* _Document section_
········
Integron and antibiotic resistance

Abstract

Since the advent of antibiotic chemotherapy, the spread of drug resistance genes among clinical isolates of bacteria has become an ever-increasing problem. The increase in drug resistance has been facilitated by the association of antibiotic resistance genes with a variety of mobile genetic elements including plasmids, transposons, integrons and gene cassettes. How then have plasmids and transposons acquired such a vast array of genes in the last 50 years? In Gram-negative bacteria (GNB) this can be explained, in part, by the presence of integrons, since these elements can efficiently capture mobile gene cassettes and their associated antibiotic resistance genes, thereby transferring resistance from one bacterium to the next. Many of the antibiotic resistance genes found in clinical isolates of Gram-negative bacilli are part of a gene cassette inserted into an integron, and the sequences of over 100 cassettes are known. Integrons are found within the context of a number of fundamentally different plasmids and transposons, which suggests that they are mobile elements. An integron is any genetic unit that contains the determinants of a site-specific recombination system capable of capturing and mobilising genes that are contained in gene cassettes. This study describes the prevalence of integrons in clinical isolates from Australia and the impact they have on antibiotic resistance.
········
* _Listed records_
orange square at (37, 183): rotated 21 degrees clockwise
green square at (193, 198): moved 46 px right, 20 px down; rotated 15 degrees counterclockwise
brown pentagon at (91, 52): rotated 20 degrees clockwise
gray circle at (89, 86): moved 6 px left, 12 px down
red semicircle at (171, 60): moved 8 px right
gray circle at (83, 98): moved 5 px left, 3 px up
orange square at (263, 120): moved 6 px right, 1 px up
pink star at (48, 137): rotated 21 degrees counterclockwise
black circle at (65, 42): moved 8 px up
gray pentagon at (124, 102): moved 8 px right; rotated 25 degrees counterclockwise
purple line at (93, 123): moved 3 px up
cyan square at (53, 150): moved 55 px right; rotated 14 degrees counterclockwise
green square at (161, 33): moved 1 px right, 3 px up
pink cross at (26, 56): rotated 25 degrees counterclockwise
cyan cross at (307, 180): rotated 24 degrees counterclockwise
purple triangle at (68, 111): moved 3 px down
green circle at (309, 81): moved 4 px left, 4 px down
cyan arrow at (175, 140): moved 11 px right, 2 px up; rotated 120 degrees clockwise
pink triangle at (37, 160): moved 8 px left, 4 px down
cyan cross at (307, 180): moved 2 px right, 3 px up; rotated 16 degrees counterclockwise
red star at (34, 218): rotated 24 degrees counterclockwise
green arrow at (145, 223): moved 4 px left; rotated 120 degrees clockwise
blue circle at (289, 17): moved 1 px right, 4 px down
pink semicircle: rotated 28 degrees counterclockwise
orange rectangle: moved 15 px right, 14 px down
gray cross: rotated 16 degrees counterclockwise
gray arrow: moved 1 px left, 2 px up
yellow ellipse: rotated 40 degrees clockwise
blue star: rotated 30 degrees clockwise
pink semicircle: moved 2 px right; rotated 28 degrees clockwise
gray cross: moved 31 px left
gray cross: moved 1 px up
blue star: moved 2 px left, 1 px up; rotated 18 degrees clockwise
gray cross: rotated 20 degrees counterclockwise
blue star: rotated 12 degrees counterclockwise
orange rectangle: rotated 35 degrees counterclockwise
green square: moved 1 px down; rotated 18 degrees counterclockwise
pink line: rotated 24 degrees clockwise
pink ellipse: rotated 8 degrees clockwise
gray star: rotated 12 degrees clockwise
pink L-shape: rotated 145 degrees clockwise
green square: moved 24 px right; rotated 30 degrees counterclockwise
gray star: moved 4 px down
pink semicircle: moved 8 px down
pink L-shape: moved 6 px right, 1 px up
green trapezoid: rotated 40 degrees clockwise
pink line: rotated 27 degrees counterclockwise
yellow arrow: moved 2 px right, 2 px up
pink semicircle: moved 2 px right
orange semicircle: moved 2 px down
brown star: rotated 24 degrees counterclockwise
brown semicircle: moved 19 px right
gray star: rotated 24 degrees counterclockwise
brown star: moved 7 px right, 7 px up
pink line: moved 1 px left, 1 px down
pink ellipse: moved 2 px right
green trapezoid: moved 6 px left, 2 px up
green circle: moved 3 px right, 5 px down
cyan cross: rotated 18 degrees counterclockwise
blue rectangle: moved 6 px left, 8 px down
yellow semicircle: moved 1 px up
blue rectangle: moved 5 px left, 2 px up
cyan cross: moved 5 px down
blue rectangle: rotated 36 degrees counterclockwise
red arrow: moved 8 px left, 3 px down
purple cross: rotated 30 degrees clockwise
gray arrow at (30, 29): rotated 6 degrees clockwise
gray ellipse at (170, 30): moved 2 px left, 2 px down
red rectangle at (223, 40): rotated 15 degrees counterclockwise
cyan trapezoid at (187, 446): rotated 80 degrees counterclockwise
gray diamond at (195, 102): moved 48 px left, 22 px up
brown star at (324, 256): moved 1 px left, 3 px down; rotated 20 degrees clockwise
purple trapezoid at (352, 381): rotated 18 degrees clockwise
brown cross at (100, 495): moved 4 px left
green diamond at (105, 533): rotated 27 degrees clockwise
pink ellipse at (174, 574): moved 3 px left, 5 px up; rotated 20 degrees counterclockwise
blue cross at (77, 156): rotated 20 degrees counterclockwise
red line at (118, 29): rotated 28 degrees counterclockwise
········
In the abstract on integrons and antibiotic resistance, how many gene cassettes are said to have known sequences?

* _Your response_
Over 100.